As a seventh-round pick in the 2002 NFL Draft, Brett Keisel took a long, curious route into a starting role for the Pittsburgh Steelers.
After working behind the likes of Aaron Smith and Kimo von Oelhoffen from 2002-05 along the Steelers’ stout defensive line, Keisel works his way into a starting role in 2006 and never looked back, playing a key role for the black and gold through the 2014 season, starting 114 career games for Pittsburgh.
Quite the find for then-GM Kevin Colbert in the final round of the 2002 draft.
Comfortably retired for nearly a decade now, Keisel — appearing on the Not Just Football with Cam Heyward podcast earlier in the week — stressed the importance of making an impact on special teams early in his career, which led to him sticking around a long time with the Steelers.
As a seventh-round pick, Keisel had a long road ahead of him to not only work his way into the rotation on a stacked defensive line, but to even grab a spot on the 53-man roster overall. Throwing himself into special teams work, serving as the wedge buster, and truly catching the eye of then-special teams coordinator Kevin Spencer went a long way for Keisel.
“There was only one way [to make the team], according to Mitch [Steelers’ then-defensive line coach John Mitchell]. You don’t have a job on the d-line. So it was like, ‘man, I gotta run down the field on kickoff and special teams,’ and that was the only place I saw myself getting a job,” Keisel said to Heyward, according to audio via the Not Just Football with Cam Heyward podcast. “So, I focused on that really when I was a young player. I focused on all my special teams. Obviously, I wanted to get better on defense, but I really felt like I could go out and be dominant on special teams and stand out on special teams.”
For three seasons (Keisel missed the ’03 season due to a shoulder injury) that’s exactly what the seventh-round pick did, becoming an invaluable member of the Steelers on special teams under Spencer, running down kicks and punts for the black and gold.

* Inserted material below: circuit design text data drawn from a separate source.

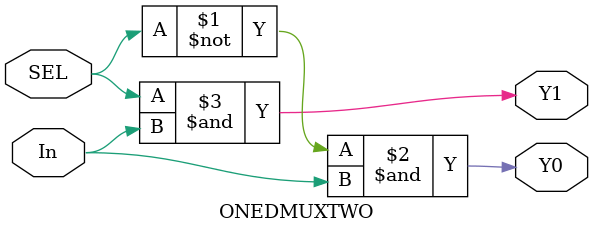
<source format=v>
module ONEDMUXTWO(
    input wire In,      // Input signal
    input wire SEL,     // Select line
    output wire Y0,     // Output 0
    output wire Y1      // Output 1
);

    // Logic for the DMUX
    assign Y0 = ~SEL & In;  // Y0 is high when SEL is 0 and In is high
    assign Y1 = SEL & In;   // Y1 is high when SEL is 1 and In is high

endmodule

</source>
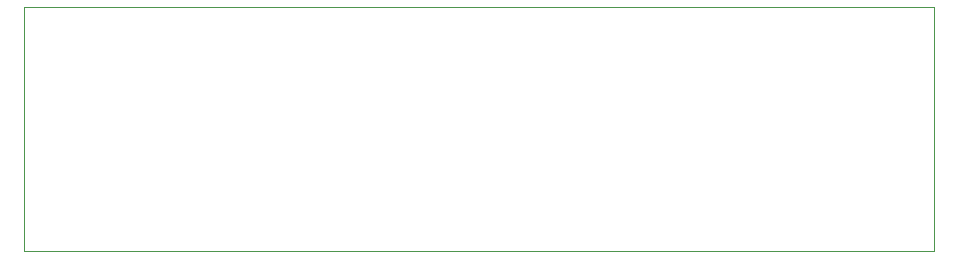
<source format=gbp>
%TF.GenerationSoftware,KiCad,Pcbnew,(7.0.0)*%
%TF.CreationDate,2023-04-04T02:03:31+02:00*%
%TF.ProjectId,main_v0.6,6d61696e-5f76-4302-9e36-2e6b69636164,rev?*%
%TF.SameCoordinates,Original*%
%TF.FileFunction,Paste,Bot*%
%TF.FilePolarity,Positive*%
%FSLAX46Y46*%
G04 Gerber Fmt 4.6, Leading zero omitted, Abs format (unit mm)*
G04 Created by KiCad (PCBNEW (7.0.0)) date 2023-04-04 02:03:31*
%MOMM*%
%LPD*%
G01*
G04 APERTURE LIST*
%ADD10C,0.120000*%
G04 APERTURE END LIST*
D10*
%TO.C,BT1*%
X72716000Y-38418000D02*
X149816000Y-38418000D01*
X72716000Y-59118000D02*
X72716000Y-38418000D01*
X149816000Y-38418000D02*
X149816000Y-59118000D01*
X149816000Y-59118000D02*
X72716000Y-59118000D01*
%TD*%
M02*

</source>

That effort and overall commitment and determination went a long way in the eyes of head coach Bill Cowher, leading to Keisel getting the chance as a starter for the 2006 season after the departure of von Oelhoffen to the New York Jets following the win in Super Bowl XL over the Seattle Seahawks.
His time on special teams early in his career still serves as a reminder, even today, for young players on the Steelers trying to grab hold of a role and stick in the NFL. Though the league is a bit different and the game has changed, special teams still remains a key part of each team and each gameplan.
“Back in the day, that’s where you got your start on special teams. [Bill] Cowher kind of had you had to work your way into a starting role,” Keisel said to Heyward, according to audio via the Not Just Football with Cam Heyward podcast. “Even if you were first-round pick or whatever, top five rounds or whatever, you had to start on special teams. Troy [Polamalu] started on special teams…We had a great special teams unit, which is so critical in the game. If your special teams is lacking, you can easily lose the game.
“So it’s important to be stout and strong in all three phases…I think that’s why you see, especially now, when people get into playoffs situations and stuff, you see a lot of starters playing in some of those special teams roles, because the margin for error is so small and winning and losing in the NFL that you need some dogs out there that are willing to go crazy.”
That’s exactly what every successful team needs, and that’s what Keisel was on special teams for three seasons for the Steelers. Nowadays, those roles are held down by the likes of Marcus Allen, Derek Watt, Justin Layne and more, making for a strong special teams unit overall under current special teams coordinator Danny Smith in the Steel City.
Though the game has changed and rookies, especially higher draft picks, aren’t being asked to play as much on special teams right away, that still remains the case in Pittsburgh under Mike Tomlin. In the end, sticking around on the roster as a depth player comes down to special teams abilities, which makes the Steelers deeper overall.